Text section START
Training

mlcg provides some tools to train its models in the scripts folder and some example input files such as examples/train_schnet.yaml. The training is defined using the pytorch-lightning package and especially its cli utilities.

Extensions for using Pytorch Lightning

class mlcg.pl.DataModule(dataset, log_dir, val_ratio=0.1, test_ratio=0.1, splits=None, batch_size=512, inference_batch_size=64, num_workers=1, loading_stride=1, save_local_copy=False, pin_memory=True)[source]

PL interface to train with datasets defined in mlcg.datasets.

Parameters:
  • dataset (InMemoryDataset) – a dataset from mlcg.datasets (or following the API of torch_geometric.data.InMemoryDataset)

  • log_dir (str) – where to store the data that might be produced during training.
Text section END
Record extracts START
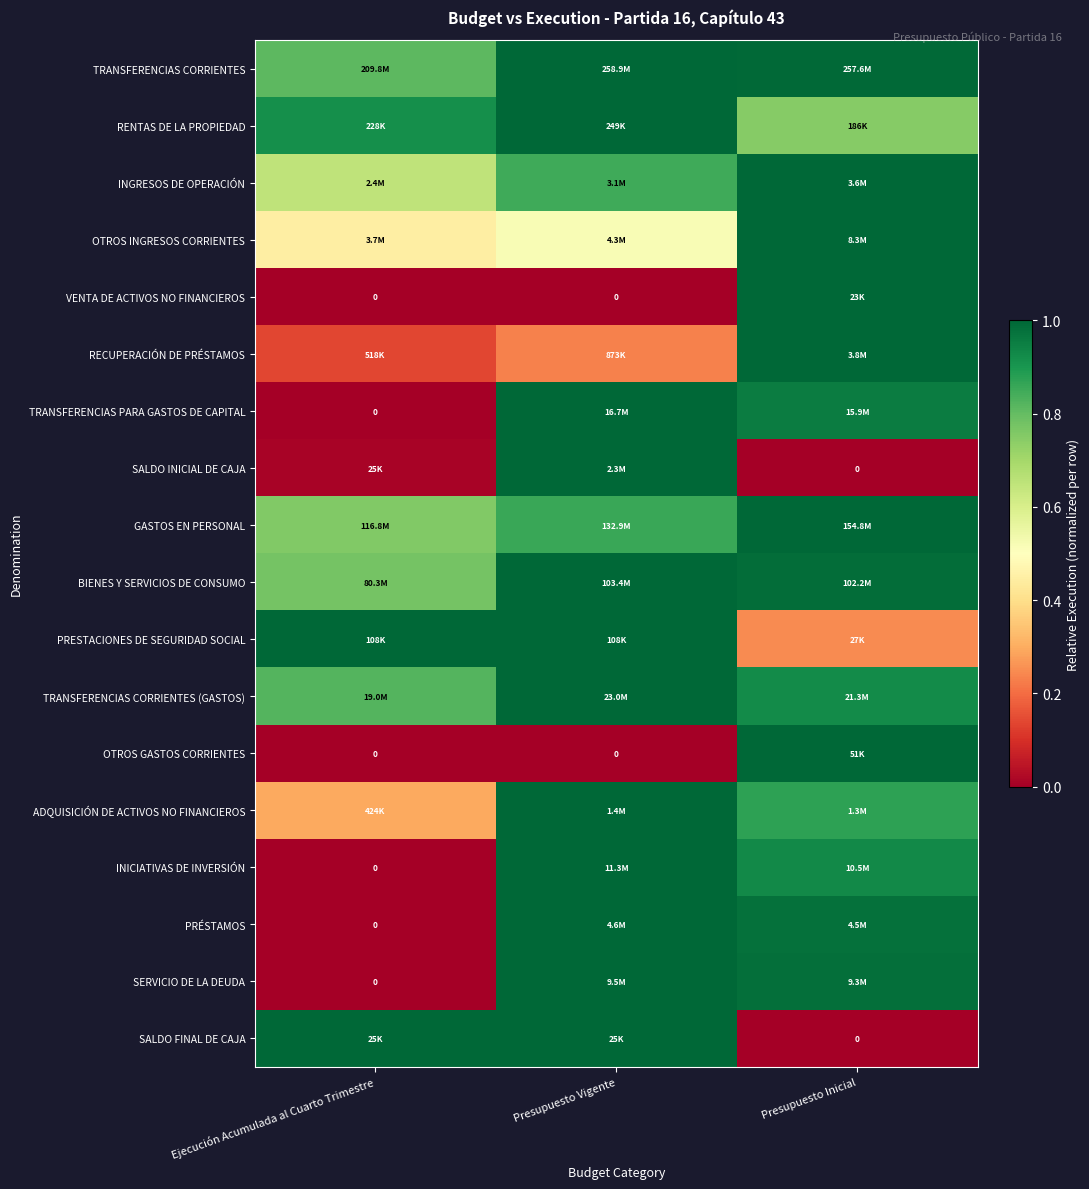

Which category has the highest value in the RENTAS DE LA PROPIEDAD series?

Presupuesto Vigente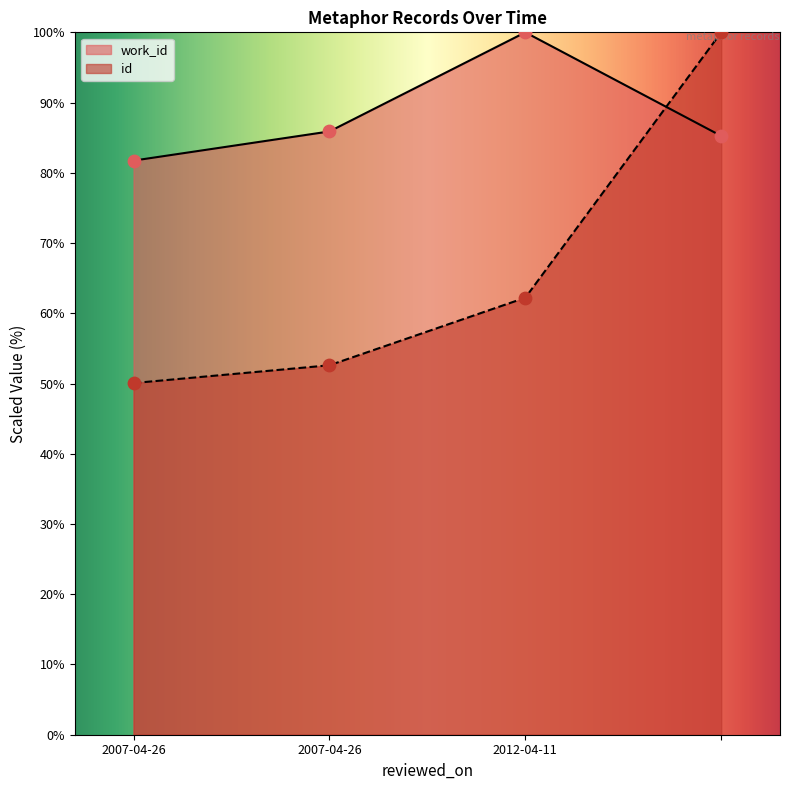

Which series has the widest spread of Y values?

id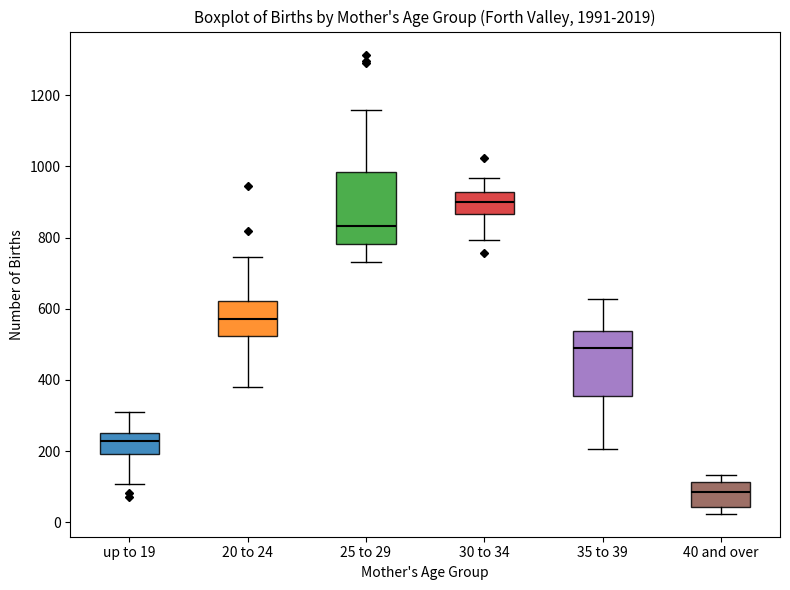

Reading left to right, read every box against the y-axis: the position of its median line, the range the box covers, and the ends of its whiskers. The values are not printed on the chart, so give them approximately, as read against the axis.

up to 19: median 220, box 200 to 260, whiskers 100 to 320
20 to 24: median 580, box 520 to 620, whiskers 380 to 740
25 to 29: median 840, box 780 to 980, whiskers 740 to 1160
30 to 34: median 900, box 860 to 920, whiskers 800 to 960
35 to 39: median 500, box 360 to 540, whiskers 200 to 620
40 and over: median 80, box 40 to 120, whiskers 20 to 140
Record extracts END
### What this exercise asks
A. Using the training documentation, decide whether each statement agrees with it, answering yes or no and quoting the words that settle it: (i) the training is defined with the pytorch-lightning package; (ii) the default batch_size of mlcg.pl.DataModule is 64; (iii) log_dir names where data that might be produced during training is stored.
B. Resume the training documentation at the point where it stops.
The rows are material separate from the training documentation.

### Numbered responses
A.
(i) Yes: "The training is defined using the pytorch-lightning package and especially its cli utilities."
(ii) No: "batch_size=512, inference_batch_size=64"
(iii) Yes: "log_dir (str) – where to store the data that might be produced during training."

B.
  • val_ratio (float) – fraction of the dataset used for validation

  • test_ratio (float) – fraction of the dataset used for testing

  • splits (str) – filename of a file containing the indices for training, validation, and testing. It should be compatible with np.load and contain the fields ‘idx_train’, ‘idx_val’, and ‘idx_test’. If None then the dataset is split randomly using the val_ratio and test_ratio.

  • batch_size (int) – number of structure to include in each training batches.

  • inference_batch_size (int) – number of structure to include in each validation/training batches.

  • num_workers; – number of cpu used for loading the dataset (see here for more details).

  • loading_stride (int) – stride used to subselect the dataset. Useful parameter for debugging purposes.

  • save_local_copy (bool) – saves the input dataset in log_dir

prepare_data()[source]

Download, preprocess dataset, etc.

setup(stage=None)[source]

Called at the beginning of fit (train + validate), validate, test, or predict. This is a good hook when you need to build models dynamically or adjust something about them. This hook is called on every process when using DDP.

Parameters:

stage – either 'fit', 'validate', 'test', or 'predict'

Example:

class LitModel(...):
    def __init__(self):
        self.l1 = None

    def prepare_data(self):
        download_data()
        tokenize()

        # don't do this
        self.something = else

    def setup(self, stage):
        data = load_data(...)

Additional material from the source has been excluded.